◆ **DATA SUPPLIED**
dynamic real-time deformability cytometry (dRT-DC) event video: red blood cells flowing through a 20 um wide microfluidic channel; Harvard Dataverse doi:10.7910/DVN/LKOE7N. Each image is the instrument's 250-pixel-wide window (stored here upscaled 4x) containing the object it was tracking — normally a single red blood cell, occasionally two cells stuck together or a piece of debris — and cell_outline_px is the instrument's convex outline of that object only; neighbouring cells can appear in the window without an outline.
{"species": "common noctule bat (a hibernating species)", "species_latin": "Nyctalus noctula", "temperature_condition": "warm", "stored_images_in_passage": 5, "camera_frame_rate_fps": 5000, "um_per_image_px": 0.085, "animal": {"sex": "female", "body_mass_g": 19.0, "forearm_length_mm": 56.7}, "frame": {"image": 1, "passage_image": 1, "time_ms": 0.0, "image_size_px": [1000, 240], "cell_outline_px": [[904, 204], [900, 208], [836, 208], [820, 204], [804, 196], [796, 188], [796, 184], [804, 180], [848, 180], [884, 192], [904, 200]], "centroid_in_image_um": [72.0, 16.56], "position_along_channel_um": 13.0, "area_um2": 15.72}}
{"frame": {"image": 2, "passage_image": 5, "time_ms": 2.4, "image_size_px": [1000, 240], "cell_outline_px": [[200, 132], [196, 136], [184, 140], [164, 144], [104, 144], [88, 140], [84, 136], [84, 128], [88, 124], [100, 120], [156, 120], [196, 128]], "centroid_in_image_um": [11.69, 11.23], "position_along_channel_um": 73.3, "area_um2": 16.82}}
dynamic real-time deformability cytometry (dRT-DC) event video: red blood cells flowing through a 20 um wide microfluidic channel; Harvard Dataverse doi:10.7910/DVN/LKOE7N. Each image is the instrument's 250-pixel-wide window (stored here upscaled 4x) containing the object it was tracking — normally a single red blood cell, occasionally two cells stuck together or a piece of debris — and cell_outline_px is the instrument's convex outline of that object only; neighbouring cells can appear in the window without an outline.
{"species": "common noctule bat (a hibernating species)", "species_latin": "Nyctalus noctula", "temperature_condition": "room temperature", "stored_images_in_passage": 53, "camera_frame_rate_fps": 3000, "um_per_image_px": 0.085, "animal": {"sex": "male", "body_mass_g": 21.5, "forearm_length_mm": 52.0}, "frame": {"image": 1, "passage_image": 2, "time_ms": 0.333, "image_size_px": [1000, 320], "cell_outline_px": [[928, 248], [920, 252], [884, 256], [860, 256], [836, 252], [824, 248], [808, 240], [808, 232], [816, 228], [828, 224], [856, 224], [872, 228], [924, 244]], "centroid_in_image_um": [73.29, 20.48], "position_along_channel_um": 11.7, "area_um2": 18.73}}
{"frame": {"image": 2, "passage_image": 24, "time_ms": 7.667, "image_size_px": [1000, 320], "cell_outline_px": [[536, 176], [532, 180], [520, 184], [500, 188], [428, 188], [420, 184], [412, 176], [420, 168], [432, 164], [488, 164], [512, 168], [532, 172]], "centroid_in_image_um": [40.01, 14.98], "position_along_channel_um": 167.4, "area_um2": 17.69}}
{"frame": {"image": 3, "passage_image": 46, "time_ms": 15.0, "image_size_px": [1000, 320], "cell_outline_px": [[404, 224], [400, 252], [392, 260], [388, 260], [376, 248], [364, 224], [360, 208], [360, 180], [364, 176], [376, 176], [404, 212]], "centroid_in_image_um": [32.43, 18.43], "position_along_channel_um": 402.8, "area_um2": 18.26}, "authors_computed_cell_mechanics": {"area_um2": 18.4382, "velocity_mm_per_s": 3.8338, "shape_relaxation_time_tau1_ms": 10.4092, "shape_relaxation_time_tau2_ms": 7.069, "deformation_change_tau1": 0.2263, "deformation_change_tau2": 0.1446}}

◆ **AIM OF THE EXERCISE**
Take the lines above and print them exactly.

◆ **FULL SOLUTION**
dynamic real-time deformability cytometry (dRT-DC) event video: red blood cells flowing through a 20 um wide microfluidic channel; Harvard Dataverse doi:10.7910/DVN/LKOE7N. Each image is the instrument's 250-pixel-wide window (stored here upscaled 4x) containing the object it was tracking — normally a single red blood cell, occasionally two cells stuck together or a piece of debris — and cell_outline_px is the instrument's convex outline of that object only; neighbouring cells can appear in the window without an outline.
{"species": "common noctule bat (a hibernating species)", "species_latin": "Nyctalus noctula", "temperature_condition": "warm", "stored_images_in_passage": 5, "camera_frame_rate_fps": 5000, "um_per_image_px": 0.085, "animal": {"sex": "female", "body_mass_g": 19.0, "forearm_length_mm": 56.7}, "frame": {"image": 1, "passage_image": 1, "time_ms": 0.0, "image_size_px": [1000, 240], "cell_outline_px": [[904, 204], [900, 208], [836, 208], [820, 204], [804, 196], [796, 188], [796, 184], [804, 180], [848, 180], [884, 192], [904, 200]], "centroid_in_image_um": [72.0, 16.56], "position_along_channel_um": 13.0, "area_um2": 15.72}}
{"frame": {"image": 2, "passage_image": 5, "time_ms": 2.4, "image_size_px": [1000, 240], "cell_outline_px": [[200, 132], [196, 136], [184, 140], [164, 144], [104, 144], [88, 140], [84, 136], [84, 128], [88, 124], [100, 120], [156, 120], [196, 128]], "centroid_in_image_um": [11.69, 11.23], "position_along_channel_um": 73.3, "area_um2": 16.82}}
dynamic real-time deformability cytometry (dRT-DC) event video: red blood cells flowing through a 20 um wide microfluidic channel; Harvard Dataverse doi:10.7910/DVN/LKOE7N. Each image is the instrument's 250-pixel-wide window (stored here upscaled 4x) containing the object it was tracking — normally a single red blood cell, occasionally two cells stuck together or a piece of debris — and cell_outline_px is the instrument's convex outline of that object only; neighbouring cells can appear in the window without an outline.
{"species": "common noctule bat (a hibernating species)", "species_latin": "Nyctalus noctula", "temperature_condition": "room temperature", "stored_images_in_passage": 53, "camera_frame_rate_fps": 3000, "um_per_image_px": 0.085, "animal": {"sex": "male", "body_mass_g": 21.5, "forearm_length_mm": 52.0}, "frame": {"image": 1, "passage_image": 2, "time_ms": 0.333, "image_size_px": [1000, 320], "cell_outline_px": [[928, 248], [920, 252], [884, 256], [860, 256], [836, 252], [824, 248], [808, 240], [808, 232], [816, 228], [828, 224], [856, 224], [872, 228], [924, 244]], "centroid_in_image_um": [73.29, 20.48], "position_along_channel_um": 11.7, "area_um2": 18.73}}
{"frame": {"image": 2, "passage_image": 24, "time_ms": 7.667, "image_size_px": [1000, 320], "cell_outline_px": [[536, 176], [532, 180], [520, 184], [500, 188], [428, 188], [420, 184], [412, 176], [420, 168], [432, 164], [488, 164], [512, 168], [532, 172]], "centroid_in_image_um": [40.01, 14.98], "position_along_channel_um": 167.4, "area_um2": 17.69}}
{"frame": {"image": 3, "passage_image": 46, "time_ms": 15.0, "image_size_px": [1000, 320], "cell_outline_px": [[404, 224], [400, 252], [392, 260], [388, 260], [376, 248], [364, 224], [360, 208], [360, 180], [364, 176], [376, 176], [404, 212]], "centroid_in_image_um": [32.43, 18.43], "position_along_channel_um": 402.8, "area_um2": 18.26}, "authors_computed_cell_mechanics": {"area_um2": 18.4382, "velocity_mm_per_s": 3.8338, "shape_relaxation_time_tau1_ms": 10.4092, "shape_relaxation_time_tau2_ms": 7.069, "deformation_change_tau1": 0.2263, "deformation_change_tau2": 0.1446}}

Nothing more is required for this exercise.